#### Excerpted records

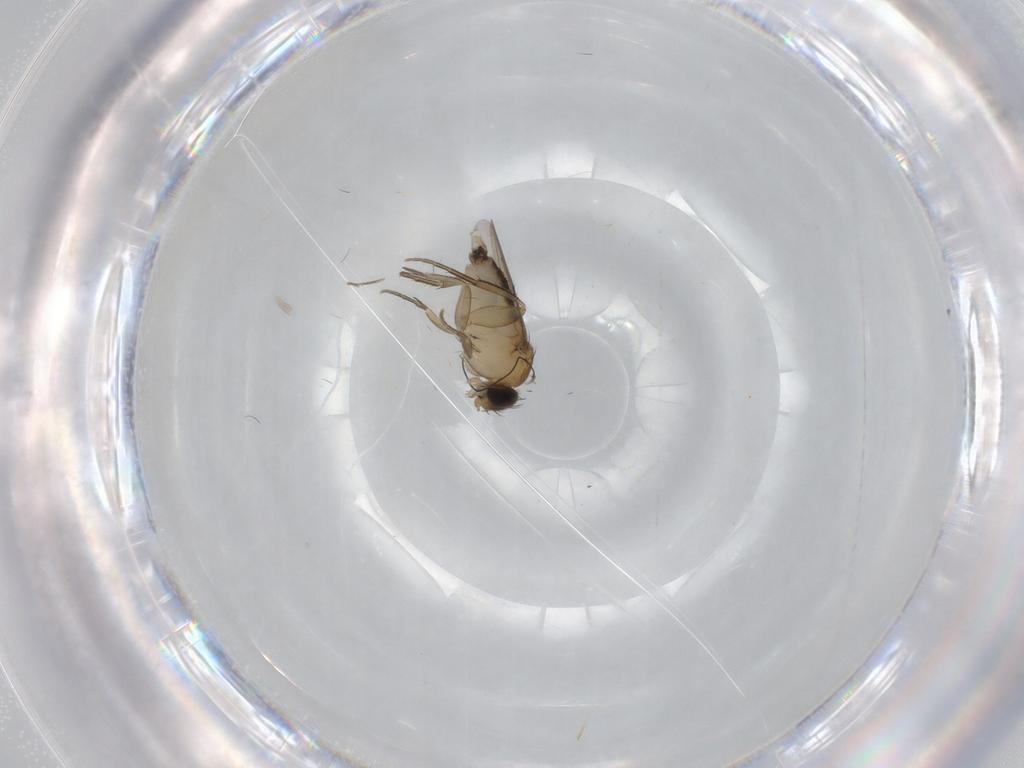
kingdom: Animalia
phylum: Arthropoda
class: Insecta
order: Diptera
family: Phoridae
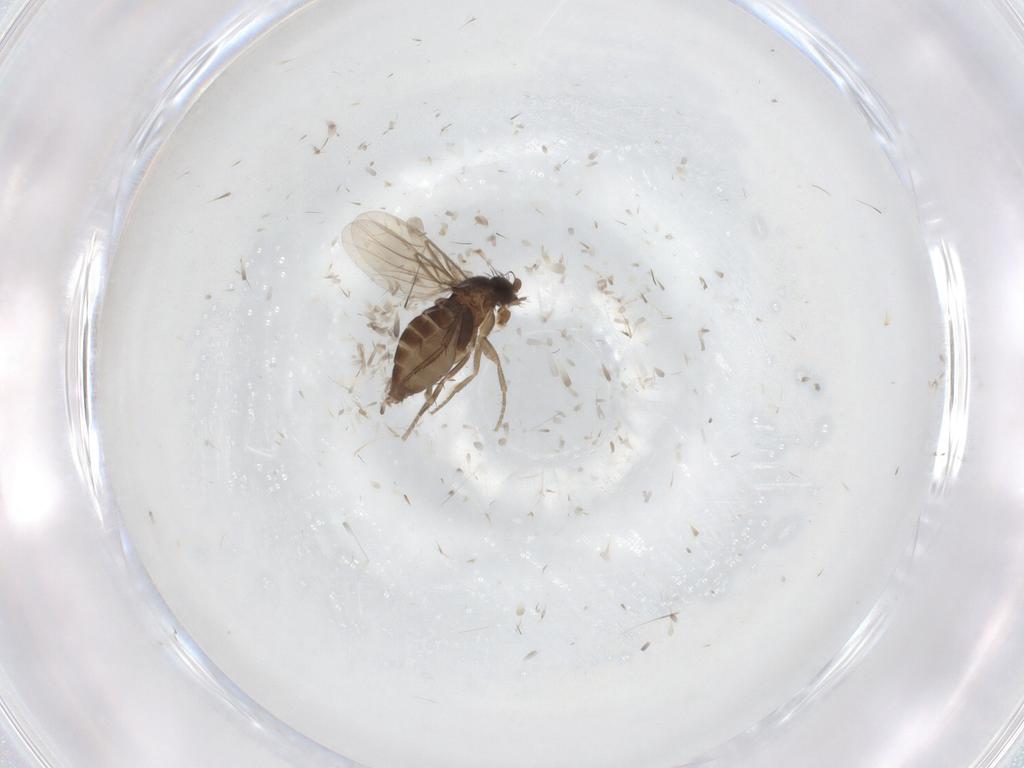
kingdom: Animalia
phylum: Arthropoda
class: Insecta
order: Diptera
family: Phoridae
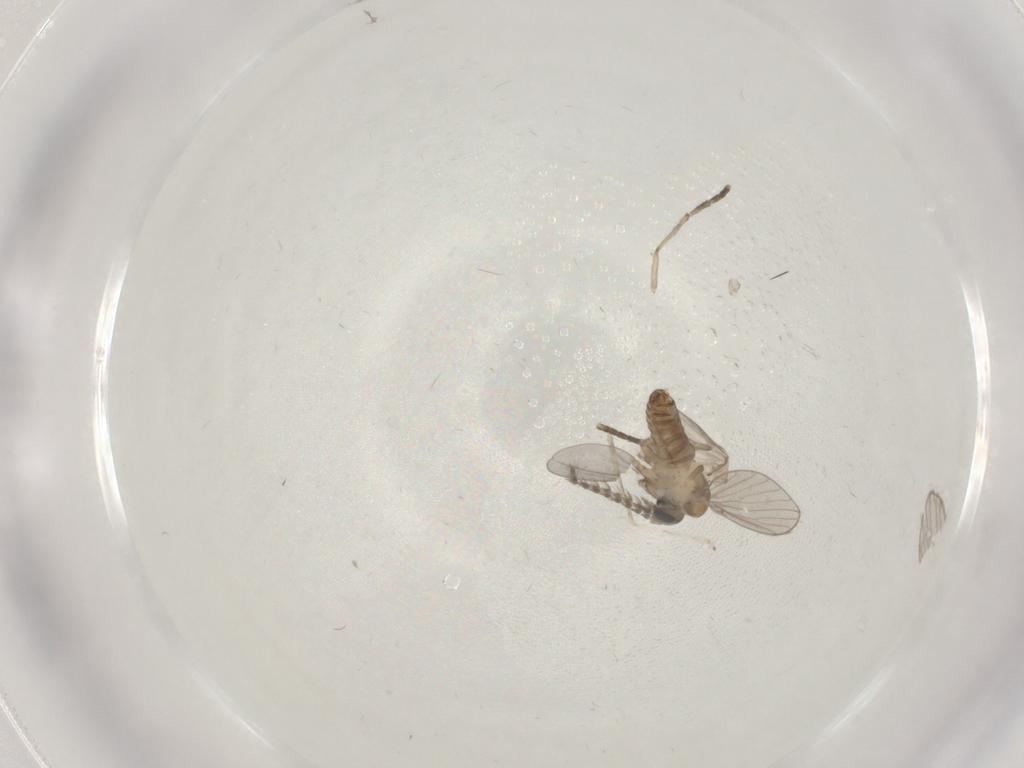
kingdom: Animalia
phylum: Arthropoda
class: Insecta
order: Diptera
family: Cecidomyiidae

########

Transcribe the text lines of every row above exactly, omitting the pictures.

kingdom: Animalia
phylum: Arthropoda
class: Insecta
order: Diptera
family: Phoridae
kingdom: Animalia
phylum: Arthropoda
class: Insecta
order: Diptera
family: Phoridae
kingdom: Animalia
phylum: Arthropoda
class: Insecta
order: Diptera
family: Cecidomyiidae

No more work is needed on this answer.